Task: Comb the records below for the string "proc" and copy each line where it turns up.

Dataset content:
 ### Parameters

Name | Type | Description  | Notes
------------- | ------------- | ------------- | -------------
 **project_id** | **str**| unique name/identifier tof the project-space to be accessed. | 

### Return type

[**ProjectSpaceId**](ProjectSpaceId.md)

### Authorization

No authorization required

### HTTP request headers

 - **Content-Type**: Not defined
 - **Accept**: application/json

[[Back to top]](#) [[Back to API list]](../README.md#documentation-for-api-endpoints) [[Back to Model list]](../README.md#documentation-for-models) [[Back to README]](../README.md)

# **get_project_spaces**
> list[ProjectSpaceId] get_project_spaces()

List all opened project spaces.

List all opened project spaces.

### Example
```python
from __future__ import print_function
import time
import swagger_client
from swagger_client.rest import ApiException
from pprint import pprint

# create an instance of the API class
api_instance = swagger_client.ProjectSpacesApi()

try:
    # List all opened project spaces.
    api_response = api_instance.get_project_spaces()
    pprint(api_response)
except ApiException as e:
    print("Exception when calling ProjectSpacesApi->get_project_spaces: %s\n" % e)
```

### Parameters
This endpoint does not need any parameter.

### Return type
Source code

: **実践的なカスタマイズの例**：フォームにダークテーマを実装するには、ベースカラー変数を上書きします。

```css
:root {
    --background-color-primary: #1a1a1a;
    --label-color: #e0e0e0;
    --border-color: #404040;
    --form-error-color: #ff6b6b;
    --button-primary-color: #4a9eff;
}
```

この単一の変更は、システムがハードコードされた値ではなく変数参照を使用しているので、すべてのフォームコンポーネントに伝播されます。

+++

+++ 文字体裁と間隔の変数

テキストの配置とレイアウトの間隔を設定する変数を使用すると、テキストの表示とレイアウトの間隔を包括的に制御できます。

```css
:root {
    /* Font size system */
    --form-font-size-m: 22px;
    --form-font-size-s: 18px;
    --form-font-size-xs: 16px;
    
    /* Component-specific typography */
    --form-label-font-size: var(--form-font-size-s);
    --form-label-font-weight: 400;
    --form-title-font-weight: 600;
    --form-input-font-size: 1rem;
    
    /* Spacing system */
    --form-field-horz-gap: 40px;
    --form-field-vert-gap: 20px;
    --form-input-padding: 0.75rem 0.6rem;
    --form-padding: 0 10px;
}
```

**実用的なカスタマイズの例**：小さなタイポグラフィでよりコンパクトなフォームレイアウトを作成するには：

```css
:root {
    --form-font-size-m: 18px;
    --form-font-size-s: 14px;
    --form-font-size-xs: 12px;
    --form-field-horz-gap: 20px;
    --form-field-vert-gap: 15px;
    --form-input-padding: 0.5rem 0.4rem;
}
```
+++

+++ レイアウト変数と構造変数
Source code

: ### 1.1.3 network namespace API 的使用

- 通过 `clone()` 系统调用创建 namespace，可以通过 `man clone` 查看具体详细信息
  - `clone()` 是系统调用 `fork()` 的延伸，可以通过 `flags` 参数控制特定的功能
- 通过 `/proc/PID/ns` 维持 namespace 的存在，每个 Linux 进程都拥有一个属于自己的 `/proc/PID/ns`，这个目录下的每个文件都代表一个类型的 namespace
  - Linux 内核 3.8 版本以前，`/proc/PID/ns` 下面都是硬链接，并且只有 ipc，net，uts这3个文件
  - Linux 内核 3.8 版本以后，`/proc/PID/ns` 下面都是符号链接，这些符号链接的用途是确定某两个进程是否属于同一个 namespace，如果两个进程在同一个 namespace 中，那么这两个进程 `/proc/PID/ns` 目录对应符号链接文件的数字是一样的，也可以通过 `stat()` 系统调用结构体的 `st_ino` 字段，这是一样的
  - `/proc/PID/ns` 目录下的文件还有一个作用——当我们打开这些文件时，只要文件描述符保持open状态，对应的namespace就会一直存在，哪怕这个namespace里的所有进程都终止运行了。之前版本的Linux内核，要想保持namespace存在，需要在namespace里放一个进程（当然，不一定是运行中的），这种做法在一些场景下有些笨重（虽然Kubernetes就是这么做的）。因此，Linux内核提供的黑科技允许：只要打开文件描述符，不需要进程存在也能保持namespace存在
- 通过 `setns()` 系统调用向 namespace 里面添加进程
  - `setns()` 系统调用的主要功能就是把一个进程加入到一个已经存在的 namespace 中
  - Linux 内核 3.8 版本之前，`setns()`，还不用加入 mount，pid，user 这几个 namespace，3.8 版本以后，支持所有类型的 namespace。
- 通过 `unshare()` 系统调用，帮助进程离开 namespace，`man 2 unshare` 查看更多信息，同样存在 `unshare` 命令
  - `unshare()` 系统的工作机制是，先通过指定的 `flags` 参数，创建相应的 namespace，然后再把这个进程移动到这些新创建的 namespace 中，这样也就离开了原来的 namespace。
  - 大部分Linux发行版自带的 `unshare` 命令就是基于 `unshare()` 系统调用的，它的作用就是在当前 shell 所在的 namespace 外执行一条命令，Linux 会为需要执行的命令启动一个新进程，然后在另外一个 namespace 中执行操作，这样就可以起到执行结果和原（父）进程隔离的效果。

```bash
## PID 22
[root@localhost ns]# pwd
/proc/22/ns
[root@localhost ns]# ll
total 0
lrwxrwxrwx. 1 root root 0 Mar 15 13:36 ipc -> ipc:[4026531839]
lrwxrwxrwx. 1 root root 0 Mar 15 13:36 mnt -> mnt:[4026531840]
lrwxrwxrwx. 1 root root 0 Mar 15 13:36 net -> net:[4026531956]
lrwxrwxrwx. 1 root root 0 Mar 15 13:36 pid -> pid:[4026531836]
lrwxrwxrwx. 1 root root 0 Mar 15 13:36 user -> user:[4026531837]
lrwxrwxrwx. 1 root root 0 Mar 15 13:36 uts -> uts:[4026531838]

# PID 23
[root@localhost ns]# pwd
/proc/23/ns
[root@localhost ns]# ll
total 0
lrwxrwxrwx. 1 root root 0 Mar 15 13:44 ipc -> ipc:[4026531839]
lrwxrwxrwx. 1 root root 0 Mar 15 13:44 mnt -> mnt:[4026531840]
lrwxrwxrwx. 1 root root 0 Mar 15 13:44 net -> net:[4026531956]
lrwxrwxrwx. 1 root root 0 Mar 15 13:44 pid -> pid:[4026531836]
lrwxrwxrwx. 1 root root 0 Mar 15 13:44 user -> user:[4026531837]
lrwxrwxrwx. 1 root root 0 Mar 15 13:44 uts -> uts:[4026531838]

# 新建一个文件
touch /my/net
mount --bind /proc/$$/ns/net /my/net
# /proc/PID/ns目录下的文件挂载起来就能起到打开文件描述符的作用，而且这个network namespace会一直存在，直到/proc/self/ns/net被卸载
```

Final answer:
- 通过 `/proc/PID/ns` 维持 namespace 的存在，每个 Linux 进程都拥有一个属于自己的 `/proc/PID/ns`，这个目录下的每个文件都代表一个类型的 namespace
  - Linux 内核 3.8 版本以前，`/proc/PID/ns` 下面都是硬链接，并且只有 ipc，net，uts这3个文件
  - Linux 内核 3.8 版本以后，`/proc/PID/ns` 下面都是符号链接，这些符号链接的用途是确定某两个进程是否属于同一个 namespace，如果两个进程在同一个 namespace 中，那么这两个进程 `/proc/PID/ns` 目录对应符号链接文件的数字是一样的，也可以通过 `stat()` 系统调用结构体的 `st_ino` 字段，这是一样的
  - `/proc/PID/ns` 目录下的文件还有一个作用——当我们打开这些文件时，只要文件描述符保持open状态，对应的namespace就会一直存在，哪怕这个namespace里的所有进程都终止运行了。之前版本的Linux内核，要想保持namespace存在，需要在namespace里放一个进程（当然，不一定是运行中的），这种做法在一些场景下有些笨重（虽然Kubernetes就是这么做的）。因此，Linux内核提供的黑科技允许：只要打开文件描述符，不需要进程存在也能保持namespace存在
/proc/22/ns
/proc/23/ns
mount --bind /proc/$$/ns/net /my/net
# /proc/PID/ns目录下的文件挂载起来就能起到打开文件描述符的作用，而且这个network namespace会一直存在，直到/proc/self/ns/net被卸载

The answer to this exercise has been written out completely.